The election of three LGBTQ lawmakers in Delaware, plus two in Tennessee, marks significant progress in two states that have never had gay legislators, Parker said.
“You put one person in a legislative body, it doesn’t change the outcome, it changes the conversation,” Parker said. “But when you get a critical mass, which is generally about three, you can actually stop the bad bills.” With larger numbers “you begin to be able to be proactive.”
In Congress, Jones and Torres will replace veteran Democratic lawmakers who are retiring. Jones, a Harvard-educated lawyer, worked in the Westchester County attorney’s office and a Wall Street law firm. The election of Torres, a New York City councilman, marked the first time an LGBTQ Afro-Latino won a congressional seat.
Leaders of the Victory Fund said they’d hoped to double the House membership of gay or lesbian members from seven to as many as 14. Two House candidates endorsed by the group lost in general elections to fellow Democrats in California and Washington, which have top-two, all-party primaries.
Parker blamed homophobic and transphobic attack ads aired by the National Republican Congressional Committee for helping defeat LGBTQ House candidates in Texas and Michigan.
Republicans “didn’t use anti-gay dog whistles, they used anti-gay banners” against Democrat Jon Hoadley, who unsuccessfully challenged 16-term Rep. Fred Upton (R-Mich.), she said.
The Republican campaign arm called Hoadley a “pedo sex poet” — an allusion to comments he made in a blog when he was a student at Michigan State University, including a reference to a 4-year-old “wearing a thong,” and calling heterosexuals “breeders,” according to the Detroit News. Hoadley’s campaign called the blog entries “bad college poetry.”
Parker said the NRCC ads distorted the record of Gina Ortiz Jones (D) in Texas by suggesting she wanted to spend taxpayer money for gender reassignment therapy.
An NRCC spokeswoman didn’t reply to an email seeking comment.

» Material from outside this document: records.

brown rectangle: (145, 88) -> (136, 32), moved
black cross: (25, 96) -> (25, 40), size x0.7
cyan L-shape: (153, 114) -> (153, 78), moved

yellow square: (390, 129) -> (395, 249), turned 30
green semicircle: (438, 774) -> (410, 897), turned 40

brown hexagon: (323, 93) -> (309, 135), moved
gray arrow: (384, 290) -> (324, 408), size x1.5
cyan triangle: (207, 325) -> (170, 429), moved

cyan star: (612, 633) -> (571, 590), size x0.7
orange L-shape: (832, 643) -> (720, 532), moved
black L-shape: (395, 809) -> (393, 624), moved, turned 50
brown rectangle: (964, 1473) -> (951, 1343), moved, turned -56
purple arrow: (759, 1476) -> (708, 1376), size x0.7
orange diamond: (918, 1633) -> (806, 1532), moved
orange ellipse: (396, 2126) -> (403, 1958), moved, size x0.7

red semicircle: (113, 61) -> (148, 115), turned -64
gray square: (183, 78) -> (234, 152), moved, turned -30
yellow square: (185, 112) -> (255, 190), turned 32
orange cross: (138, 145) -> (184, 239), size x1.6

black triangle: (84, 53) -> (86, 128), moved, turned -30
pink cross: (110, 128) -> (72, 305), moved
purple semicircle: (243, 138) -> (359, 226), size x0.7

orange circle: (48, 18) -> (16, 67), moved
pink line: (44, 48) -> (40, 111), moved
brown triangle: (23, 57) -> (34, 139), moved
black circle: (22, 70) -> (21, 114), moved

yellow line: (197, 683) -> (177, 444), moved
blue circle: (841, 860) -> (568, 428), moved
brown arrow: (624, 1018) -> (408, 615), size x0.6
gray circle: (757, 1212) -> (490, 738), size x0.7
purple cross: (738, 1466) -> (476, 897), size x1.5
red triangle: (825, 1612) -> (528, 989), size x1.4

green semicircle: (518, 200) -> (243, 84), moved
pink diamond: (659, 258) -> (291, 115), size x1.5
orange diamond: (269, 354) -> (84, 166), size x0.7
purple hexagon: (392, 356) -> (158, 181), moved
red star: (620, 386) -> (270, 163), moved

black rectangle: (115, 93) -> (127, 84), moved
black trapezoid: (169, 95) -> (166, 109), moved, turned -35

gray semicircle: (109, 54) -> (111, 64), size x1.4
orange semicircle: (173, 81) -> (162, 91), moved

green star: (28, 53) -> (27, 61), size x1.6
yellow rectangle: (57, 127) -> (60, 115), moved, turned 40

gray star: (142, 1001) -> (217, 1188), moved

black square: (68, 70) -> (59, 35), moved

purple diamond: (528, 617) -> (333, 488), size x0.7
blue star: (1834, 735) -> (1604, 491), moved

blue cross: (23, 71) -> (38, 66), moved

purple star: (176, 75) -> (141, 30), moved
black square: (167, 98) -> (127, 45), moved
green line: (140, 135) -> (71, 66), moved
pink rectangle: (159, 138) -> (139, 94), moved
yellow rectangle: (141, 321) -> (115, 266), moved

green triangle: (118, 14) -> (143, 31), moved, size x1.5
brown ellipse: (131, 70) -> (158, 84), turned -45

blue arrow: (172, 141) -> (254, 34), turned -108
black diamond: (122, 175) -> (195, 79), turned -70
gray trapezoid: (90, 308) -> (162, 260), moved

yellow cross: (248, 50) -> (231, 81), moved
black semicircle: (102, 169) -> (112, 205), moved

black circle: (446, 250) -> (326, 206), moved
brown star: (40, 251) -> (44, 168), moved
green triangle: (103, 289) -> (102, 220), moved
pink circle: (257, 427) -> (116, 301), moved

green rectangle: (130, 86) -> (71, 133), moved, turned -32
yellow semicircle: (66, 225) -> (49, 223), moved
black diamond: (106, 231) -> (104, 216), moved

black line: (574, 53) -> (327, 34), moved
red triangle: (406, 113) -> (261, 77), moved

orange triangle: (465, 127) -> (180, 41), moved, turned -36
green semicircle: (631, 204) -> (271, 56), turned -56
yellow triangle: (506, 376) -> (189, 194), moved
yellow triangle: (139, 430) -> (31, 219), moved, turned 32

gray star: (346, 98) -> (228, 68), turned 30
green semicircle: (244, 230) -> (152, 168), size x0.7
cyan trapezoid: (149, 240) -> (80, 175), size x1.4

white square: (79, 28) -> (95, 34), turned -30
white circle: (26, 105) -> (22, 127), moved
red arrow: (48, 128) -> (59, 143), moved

But there were other bright spots for LGBTQ office-seekers. San Diego elected its first openly gay mayor, and lesbians won election as sheriff in the county that includes Charleston, S.C., as well as Hamilton County, Ohio, which encompasses Cincinnati.
State and local races are easier for LGBTQ candidates to win because they are closer to voters and known as figures in the community, making it harder for them to be demonized by homophobic attacks, said Reynolds, whose book “The Children of Harvey Milk” traces the progress of LGBTQ politicians.
Once friends, cousins, or colleagues come out as gay, lesbian, or bisexual, “there is a visibility that normalizes the situation,” he said.
In New York, Jones and Torres benefited “from their authenticity — it’s a narrative that says I’m different,” said Reynolds. For them “sexual orientation is positive on the balance sheet.”